Packets dropped by expired TTL are the main cause of dropping under low network load. An additional mechanism is needed in order to prevent routing loops. For example, source routing or tracking packet’s ID can be used periodically to check the route. Another possibility is to change the reward in the Q function. Indeed, the distance (in hop count) could be considered in order to help the choice of the best route. The reward can also take account of the number of dropped packets.

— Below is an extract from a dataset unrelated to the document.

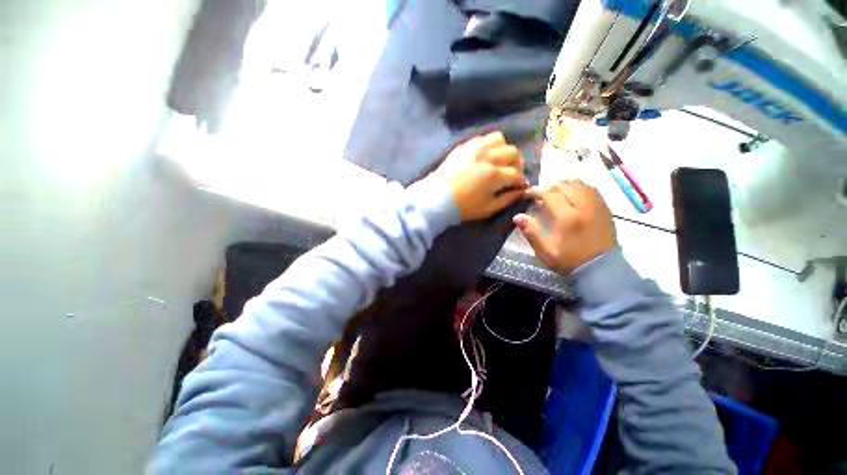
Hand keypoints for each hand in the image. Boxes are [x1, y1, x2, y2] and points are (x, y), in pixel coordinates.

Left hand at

Moreover, Q-routing has a higher memory requirement than Bellman-Ford protocol. Indeed, Q-routing needs memory to store all destinations by all the next hops whereas Bellman-Ford protocol stores also all destinations only once. Furthermore, computational costs are higher with Q-routing due to data structure and the quantity of data. For example, on the grid, a node with 4 neighbours like node 16 has to store 144 routes. When it broadcasts all routes, it needs 5 packets. With the Bellman-Ford protocol, nodes have 36 routes. They need to send just 2 packets to broadcast all routes. The network overhead is also higher with Q-routing. The value of the latency changes a lot so the number of aperiodic updates can be very high. In order to limit the number of aperiodic updates, several solutions are possible. For example, the aperiodic update can be schedule only if the difference between the old and the new value is greater than a threshold. Moreover, we can introduce partial flooding mechanism as it is proposed in MANET protocol as OLSR [5]. In this protocol, Multi-Point Relays reduce drastically routing message flooding.

5 Conclusion

In this paper, we presented a distributed implementation of the Q-routing algorithm. We experienced it on the professional packet driven simulator Qualnet. Q-routing works well on a simple topology composed of 8 nodes. However, the Quality of Service parameter as the end-to-end delay and the packet delivery ratio are degraded as soon as Q-routing protocol is deployed on the irregular grid proposed in [3]. High network overhead and routing loops are the main explanation in real networks conditions. They also explain routing starvation. We provide all the materials to conduct reproducible research. Auxiliary functions to prevent flooding, the integration to existing MANET protocols (as OLSR) and the extension of Q function are the perspective of this work.